No tabuleiro automotivo europeu - um dos mais disputados do mundo - a Nissan quer voltar a ter peso. Depois de anos perdendo espaço e visibilidade, a marca japonesa traçou um objetivo direto: reconquistar mercado com uma renovação profunda do portfólio.
Hoje, a montadora tem 2,3% de participação na Europa, incluindo Reino Unido e países da EFTA, número que traduz uma queda de cerca de 10% nas vendas até abril, em comparação com o mesmo período do ano passado. A meta agora é subir para 3% no mercado europeu e chegar a 5% no Reino Unido, que segue como seu principal ponto de apoio na região.
Vale lembrar que, há não muito tempo, a Nissan chegou a passar da marca de 4% de participação na Europa. Desde então, porém, o movimento foi de erosão gradual. Em entrevista à Automotive News Europe, Massimiliano Messina, executivo responsável por uma ampla região que inclui Europa, África, Índia, Oriente Médio e Oceania, admitiu que a Nissan “perdeu um pouco do brilho” nos últimos anos.
Mesmo assim, o dirigente mantém a confiança no potencial de reação da marca. Para alcançar os 3% na Europa, o plano segue uma lógica simples: acelerar o ritmo de lançamentos e ampliar a oferta de modelos. “Estamos focados em crescer”, resumiu.
A ofensiva elétrica
O caminho da Nissan para voltar a ganhar fôlego na Europa passa, de forma decisiva, pela eletrificação do portfólio. A nova geração do Nissan Leaf já entrou em produção e, inclusive, já pode ser encomendada em alguns mercados europeus, incluindo Portugal, marcando o começo desta nova etapa da estratégia da marca.

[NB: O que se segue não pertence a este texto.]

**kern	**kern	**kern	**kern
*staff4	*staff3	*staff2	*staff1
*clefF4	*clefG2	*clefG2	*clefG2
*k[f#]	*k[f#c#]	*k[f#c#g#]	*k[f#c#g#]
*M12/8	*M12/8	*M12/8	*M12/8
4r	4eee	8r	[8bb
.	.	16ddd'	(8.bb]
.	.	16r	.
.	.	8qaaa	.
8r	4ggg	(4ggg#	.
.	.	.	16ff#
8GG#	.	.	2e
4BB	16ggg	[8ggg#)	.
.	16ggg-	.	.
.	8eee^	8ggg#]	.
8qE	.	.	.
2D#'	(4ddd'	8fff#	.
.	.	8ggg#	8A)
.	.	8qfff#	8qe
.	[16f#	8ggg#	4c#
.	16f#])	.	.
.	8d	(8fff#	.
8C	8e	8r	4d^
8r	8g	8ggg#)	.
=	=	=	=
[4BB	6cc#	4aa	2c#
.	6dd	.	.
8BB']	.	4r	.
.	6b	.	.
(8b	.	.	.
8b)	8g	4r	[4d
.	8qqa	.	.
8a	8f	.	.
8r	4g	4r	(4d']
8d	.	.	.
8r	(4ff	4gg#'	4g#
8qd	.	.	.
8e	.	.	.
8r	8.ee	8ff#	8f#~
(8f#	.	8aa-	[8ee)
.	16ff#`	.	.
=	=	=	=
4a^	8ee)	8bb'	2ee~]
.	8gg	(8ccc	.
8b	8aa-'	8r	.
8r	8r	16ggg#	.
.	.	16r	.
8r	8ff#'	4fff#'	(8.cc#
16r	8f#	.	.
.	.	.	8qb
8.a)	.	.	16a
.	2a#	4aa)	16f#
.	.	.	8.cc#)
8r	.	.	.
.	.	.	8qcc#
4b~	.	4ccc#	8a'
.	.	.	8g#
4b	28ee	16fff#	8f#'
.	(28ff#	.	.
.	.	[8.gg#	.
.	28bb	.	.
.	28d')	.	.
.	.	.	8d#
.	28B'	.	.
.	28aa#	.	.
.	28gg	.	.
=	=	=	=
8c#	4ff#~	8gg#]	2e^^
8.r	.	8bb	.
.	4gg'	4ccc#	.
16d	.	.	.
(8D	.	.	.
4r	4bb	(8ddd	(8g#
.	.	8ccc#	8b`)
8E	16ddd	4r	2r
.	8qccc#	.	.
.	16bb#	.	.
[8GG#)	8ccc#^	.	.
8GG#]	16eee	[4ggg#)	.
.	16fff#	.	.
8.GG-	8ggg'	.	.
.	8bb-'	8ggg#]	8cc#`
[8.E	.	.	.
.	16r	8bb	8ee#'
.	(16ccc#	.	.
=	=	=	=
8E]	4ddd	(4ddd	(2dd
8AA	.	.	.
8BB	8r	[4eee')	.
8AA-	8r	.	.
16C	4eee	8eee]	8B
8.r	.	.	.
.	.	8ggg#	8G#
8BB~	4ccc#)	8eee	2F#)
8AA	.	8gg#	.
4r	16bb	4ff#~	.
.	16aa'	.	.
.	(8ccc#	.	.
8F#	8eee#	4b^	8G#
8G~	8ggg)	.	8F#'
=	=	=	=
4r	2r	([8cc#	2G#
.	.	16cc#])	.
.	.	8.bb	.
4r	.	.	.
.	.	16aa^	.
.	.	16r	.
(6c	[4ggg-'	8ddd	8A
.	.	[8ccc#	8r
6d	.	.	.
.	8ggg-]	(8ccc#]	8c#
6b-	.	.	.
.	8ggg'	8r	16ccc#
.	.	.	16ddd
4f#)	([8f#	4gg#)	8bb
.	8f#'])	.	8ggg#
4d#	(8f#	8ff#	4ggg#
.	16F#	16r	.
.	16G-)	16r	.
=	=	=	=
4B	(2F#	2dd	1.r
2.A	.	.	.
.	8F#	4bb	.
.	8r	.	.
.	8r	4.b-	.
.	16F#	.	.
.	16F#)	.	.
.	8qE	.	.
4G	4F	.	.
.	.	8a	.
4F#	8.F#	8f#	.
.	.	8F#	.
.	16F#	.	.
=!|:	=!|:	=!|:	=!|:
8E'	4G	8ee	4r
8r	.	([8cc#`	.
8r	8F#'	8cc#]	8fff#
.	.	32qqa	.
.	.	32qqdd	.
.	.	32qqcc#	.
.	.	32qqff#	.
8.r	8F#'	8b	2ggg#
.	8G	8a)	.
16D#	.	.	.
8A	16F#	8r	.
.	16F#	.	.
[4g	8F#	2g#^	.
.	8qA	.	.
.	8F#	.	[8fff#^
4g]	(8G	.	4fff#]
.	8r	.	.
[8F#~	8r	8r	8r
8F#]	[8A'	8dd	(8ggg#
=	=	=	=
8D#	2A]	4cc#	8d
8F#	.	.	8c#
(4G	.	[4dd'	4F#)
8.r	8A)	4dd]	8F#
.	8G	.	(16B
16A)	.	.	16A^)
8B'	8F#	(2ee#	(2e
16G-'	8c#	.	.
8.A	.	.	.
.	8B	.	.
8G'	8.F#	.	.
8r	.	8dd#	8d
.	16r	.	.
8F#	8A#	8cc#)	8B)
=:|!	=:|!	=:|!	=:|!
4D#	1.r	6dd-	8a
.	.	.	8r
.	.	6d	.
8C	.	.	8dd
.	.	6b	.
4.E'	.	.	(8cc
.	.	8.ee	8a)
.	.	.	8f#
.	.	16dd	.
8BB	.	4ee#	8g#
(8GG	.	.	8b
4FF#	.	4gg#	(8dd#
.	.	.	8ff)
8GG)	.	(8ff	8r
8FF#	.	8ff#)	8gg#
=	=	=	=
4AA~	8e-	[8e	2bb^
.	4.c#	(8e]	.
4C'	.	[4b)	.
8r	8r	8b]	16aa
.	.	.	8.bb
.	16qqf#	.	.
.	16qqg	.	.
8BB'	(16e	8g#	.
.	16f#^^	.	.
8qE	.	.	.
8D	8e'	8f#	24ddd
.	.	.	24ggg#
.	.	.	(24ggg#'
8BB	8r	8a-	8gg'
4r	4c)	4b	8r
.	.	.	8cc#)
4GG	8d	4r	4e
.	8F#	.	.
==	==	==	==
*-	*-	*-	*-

A ele se soma aquele que deve ser um dos pilares mais relevantes da ofensiva elétrica da Nissan: o novo Nissan Juke elétrico, cuja produção deverá começar até o fim deste ano na fábrica de Sunderland, no Reino Unido.
Mais adiante, em 2027, está previsto o lançamento de um modelo elétrico pequeno desenvolvido em parceria com a Renault - e baseado no Twingo elétrico - que vai reforçar a presença da Nissan nos segmentos de entrada
De acordo com a marca, essa renovação de gama deve ser suficiente não apenas para cumprir as metas de emissões na Europa, mas também para reconquistar clientes perdidos nos últimos anos. Ainda assim, Messina reconhece que há desafios: “ainda temos algum trabalho pela frente”.
Pressão chinesa
A pressa da Nissan se explica, em parte, pela pressão crescente dos fabricantes chineses. As marcas da China já representam quase 10% das vendas de automóveis na Europa e seguem avançando, especialmente no segmento de elétricos. Diante desse cenário, a Nissan busca reforçar sua posição antes que a concorrência fique ainda mais forte.

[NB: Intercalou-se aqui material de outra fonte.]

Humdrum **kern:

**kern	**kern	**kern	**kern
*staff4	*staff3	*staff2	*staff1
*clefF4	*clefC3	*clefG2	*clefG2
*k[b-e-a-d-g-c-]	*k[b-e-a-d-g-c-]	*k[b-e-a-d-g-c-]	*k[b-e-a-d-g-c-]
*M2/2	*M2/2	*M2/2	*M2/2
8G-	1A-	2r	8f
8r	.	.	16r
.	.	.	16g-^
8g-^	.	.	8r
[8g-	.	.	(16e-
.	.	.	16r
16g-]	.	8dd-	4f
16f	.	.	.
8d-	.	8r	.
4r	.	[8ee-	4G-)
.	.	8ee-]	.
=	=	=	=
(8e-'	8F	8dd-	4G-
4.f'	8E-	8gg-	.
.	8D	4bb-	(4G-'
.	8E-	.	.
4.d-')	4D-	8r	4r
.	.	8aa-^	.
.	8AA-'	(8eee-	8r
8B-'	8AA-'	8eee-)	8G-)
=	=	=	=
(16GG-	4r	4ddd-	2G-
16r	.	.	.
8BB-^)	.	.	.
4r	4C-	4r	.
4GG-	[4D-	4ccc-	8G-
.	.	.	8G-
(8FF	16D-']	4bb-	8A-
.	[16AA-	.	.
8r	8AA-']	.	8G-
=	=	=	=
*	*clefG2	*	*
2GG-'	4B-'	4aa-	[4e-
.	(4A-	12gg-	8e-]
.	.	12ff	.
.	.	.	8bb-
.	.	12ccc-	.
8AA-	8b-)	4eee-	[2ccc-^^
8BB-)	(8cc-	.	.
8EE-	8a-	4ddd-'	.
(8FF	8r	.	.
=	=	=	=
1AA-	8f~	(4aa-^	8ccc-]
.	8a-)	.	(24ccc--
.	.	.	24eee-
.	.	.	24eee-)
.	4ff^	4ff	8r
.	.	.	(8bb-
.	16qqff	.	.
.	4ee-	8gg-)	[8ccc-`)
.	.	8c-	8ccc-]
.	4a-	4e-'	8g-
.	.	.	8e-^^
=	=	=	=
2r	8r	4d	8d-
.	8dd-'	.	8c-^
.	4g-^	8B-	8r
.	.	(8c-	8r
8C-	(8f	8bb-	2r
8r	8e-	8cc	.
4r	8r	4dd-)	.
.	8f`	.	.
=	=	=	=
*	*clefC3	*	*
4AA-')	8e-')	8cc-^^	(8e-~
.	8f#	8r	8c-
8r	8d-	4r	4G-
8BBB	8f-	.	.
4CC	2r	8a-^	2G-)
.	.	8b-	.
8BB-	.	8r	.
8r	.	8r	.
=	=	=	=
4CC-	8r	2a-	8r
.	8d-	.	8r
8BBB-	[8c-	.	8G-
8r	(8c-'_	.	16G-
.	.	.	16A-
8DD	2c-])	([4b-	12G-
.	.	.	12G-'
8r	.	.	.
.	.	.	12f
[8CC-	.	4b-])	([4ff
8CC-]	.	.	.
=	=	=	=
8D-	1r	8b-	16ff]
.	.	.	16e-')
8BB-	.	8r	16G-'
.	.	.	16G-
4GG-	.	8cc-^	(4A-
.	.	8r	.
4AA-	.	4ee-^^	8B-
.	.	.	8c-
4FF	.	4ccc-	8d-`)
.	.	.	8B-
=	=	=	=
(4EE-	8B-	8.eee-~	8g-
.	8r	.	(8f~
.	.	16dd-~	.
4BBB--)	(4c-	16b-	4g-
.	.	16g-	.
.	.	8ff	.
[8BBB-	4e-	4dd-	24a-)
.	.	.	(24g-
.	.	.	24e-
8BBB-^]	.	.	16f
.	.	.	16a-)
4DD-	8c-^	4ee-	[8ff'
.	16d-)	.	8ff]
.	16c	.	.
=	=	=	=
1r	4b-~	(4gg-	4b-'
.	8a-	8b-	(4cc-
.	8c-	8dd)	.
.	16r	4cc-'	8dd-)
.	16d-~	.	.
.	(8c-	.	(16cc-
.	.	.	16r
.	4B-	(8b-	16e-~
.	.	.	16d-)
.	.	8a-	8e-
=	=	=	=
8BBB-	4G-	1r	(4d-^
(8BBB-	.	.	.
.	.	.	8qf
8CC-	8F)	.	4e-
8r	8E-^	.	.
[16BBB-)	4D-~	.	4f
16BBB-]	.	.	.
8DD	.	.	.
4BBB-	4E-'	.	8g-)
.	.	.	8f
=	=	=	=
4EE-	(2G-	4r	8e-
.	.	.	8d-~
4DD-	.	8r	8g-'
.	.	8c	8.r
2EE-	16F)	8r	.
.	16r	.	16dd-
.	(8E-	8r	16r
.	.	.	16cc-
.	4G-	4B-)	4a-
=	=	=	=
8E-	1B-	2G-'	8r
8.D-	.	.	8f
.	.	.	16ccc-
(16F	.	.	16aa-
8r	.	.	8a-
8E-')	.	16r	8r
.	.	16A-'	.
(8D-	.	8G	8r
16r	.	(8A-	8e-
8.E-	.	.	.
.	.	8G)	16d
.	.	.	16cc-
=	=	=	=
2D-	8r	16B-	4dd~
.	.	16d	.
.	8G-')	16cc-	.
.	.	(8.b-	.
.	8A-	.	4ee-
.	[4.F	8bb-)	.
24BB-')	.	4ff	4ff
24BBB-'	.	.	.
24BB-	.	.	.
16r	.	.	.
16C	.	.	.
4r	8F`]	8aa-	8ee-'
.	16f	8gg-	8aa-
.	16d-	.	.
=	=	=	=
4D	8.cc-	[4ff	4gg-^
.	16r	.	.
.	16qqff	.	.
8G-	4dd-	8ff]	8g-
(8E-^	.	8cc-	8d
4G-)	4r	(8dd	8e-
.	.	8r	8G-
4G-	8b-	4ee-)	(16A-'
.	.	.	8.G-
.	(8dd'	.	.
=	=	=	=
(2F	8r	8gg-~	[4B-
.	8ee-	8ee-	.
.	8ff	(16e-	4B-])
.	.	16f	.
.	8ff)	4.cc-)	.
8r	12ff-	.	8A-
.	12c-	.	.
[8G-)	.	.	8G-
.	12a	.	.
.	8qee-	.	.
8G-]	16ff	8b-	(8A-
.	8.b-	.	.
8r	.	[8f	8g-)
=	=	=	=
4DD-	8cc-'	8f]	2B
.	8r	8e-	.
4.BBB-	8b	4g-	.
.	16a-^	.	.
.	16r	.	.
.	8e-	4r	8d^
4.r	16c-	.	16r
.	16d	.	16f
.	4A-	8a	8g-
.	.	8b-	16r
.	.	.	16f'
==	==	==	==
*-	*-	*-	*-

Curiosamente, as montadoras chinesas também podem entrar como parte da solução: a marca não descarta que alguns modelos desenvolvidos em parceria com a Dongfeng possam vir a ser vendidos na Europa.
Nos últimos 12 meses, a joint-venture entre as duas empresas gerou vários modelos eletrificados para o mercado chinês, incluindo SUVs disponíveis em versões 100% elétricas e com extensor de autonomia. Por enquanto, no entanto, não existe confirmação oficial de que esses modelos chegarão ao mercado europeu.